Saved entries:
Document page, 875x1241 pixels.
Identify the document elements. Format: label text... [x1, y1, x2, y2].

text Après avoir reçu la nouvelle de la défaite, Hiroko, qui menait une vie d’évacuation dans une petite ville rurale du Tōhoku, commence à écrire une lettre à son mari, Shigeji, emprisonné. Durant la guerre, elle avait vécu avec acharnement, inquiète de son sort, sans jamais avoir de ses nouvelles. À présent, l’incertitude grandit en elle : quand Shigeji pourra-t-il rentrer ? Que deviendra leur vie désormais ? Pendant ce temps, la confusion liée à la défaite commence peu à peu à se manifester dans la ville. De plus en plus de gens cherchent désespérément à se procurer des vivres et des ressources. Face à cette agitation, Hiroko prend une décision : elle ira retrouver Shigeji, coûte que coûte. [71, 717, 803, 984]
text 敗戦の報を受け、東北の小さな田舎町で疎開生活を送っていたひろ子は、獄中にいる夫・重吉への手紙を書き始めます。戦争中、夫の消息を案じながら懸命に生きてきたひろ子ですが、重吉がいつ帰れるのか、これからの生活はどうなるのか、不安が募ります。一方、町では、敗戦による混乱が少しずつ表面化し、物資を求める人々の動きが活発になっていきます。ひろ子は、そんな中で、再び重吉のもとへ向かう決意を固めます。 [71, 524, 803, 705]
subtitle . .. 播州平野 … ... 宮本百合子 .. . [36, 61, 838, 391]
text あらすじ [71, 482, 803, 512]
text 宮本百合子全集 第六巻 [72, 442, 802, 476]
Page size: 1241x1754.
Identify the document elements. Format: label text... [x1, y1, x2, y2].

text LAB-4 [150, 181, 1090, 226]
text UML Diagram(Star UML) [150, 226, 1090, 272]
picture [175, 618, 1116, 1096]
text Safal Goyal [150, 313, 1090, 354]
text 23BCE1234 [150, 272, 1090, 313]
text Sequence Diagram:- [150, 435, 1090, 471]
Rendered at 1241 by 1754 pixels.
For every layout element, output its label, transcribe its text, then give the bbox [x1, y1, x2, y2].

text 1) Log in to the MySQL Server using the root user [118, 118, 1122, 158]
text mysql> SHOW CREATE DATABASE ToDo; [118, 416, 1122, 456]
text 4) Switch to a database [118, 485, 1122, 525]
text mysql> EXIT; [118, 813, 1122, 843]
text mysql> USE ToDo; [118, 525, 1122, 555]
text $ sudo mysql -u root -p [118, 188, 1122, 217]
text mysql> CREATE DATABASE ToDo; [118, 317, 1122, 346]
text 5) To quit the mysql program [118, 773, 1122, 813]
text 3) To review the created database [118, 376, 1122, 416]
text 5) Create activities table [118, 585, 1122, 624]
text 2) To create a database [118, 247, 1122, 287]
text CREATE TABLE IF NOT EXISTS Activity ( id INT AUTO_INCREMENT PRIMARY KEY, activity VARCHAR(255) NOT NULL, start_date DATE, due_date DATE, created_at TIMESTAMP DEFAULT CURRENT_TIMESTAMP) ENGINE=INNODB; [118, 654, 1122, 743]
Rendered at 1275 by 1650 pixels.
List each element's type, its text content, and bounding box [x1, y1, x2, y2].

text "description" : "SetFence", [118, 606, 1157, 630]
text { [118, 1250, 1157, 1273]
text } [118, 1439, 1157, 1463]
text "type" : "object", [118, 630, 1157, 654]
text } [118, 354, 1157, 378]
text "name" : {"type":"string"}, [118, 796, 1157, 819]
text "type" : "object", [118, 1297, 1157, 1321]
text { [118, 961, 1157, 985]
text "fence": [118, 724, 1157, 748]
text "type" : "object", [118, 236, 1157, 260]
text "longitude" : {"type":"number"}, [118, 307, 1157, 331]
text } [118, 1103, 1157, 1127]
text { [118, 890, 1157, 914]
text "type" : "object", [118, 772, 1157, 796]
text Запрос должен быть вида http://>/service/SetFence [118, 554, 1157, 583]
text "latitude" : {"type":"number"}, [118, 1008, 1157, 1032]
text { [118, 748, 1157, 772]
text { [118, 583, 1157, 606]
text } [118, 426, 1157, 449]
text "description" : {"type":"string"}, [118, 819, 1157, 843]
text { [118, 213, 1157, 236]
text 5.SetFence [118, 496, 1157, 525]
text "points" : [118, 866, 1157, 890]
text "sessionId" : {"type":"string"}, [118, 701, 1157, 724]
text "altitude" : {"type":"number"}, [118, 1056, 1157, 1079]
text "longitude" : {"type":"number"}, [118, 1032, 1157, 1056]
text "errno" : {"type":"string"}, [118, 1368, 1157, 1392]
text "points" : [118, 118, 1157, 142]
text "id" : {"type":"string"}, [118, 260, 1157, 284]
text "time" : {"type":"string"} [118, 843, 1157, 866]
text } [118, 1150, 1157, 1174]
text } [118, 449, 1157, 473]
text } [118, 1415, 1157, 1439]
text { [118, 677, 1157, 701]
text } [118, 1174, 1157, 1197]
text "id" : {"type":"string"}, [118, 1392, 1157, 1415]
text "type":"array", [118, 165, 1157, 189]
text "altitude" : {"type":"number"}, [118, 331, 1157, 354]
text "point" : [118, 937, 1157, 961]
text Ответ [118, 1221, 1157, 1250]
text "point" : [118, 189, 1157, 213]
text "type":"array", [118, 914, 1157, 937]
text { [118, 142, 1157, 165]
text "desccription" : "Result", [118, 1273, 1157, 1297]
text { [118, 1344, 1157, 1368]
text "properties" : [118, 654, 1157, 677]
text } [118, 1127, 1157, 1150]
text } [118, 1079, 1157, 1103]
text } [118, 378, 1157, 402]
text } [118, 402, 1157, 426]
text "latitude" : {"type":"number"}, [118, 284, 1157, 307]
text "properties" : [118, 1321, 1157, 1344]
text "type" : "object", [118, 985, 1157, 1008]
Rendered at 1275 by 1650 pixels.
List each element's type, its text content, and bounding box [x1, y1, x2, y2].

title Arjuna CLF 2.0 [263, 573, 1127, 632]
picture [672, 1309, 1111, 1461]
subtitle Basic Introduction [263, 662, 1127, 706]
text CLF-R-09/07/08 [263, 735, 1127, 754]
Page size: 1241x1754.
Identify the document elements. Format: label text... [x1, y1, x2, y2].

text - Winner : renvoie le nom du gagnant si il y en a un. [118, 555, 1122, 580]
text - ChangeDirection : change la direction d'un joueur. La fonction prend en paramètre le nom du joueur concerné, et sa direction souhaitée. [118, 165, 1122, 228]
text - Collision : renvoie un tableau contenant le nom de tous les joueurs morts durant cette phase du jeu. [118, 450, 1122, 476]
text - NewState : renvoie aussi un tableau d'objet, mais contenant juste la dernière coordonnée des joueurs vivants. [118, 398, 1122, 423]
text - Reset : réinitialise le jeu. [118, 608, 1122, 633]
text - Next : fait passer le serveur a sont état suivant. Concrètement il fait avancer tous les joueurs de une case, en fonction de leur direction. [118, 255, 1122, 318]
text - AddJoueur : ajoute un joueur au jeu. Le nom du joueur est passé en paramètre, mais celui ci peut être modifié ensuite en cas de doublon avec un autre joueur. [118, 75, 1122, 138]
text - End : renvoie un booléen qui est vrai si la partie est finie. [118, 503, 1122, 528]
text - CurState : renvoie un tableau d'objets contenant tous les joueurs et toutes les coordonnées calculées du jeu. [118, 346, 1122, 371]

• [Exercise instructions] Please locate each line in the entries above that contains the word "ToDo", and copy those lines out in full.

• [Answer to this problem]
text mysql> SHOW CREATE DATABASE ToDo; [118, 416, 1122, 456]
text mysql> USE ToDo; [118, 525, 1122, 555]
text mysql> CREATE DATABASE ToDo; [118, 317, 1122, 346]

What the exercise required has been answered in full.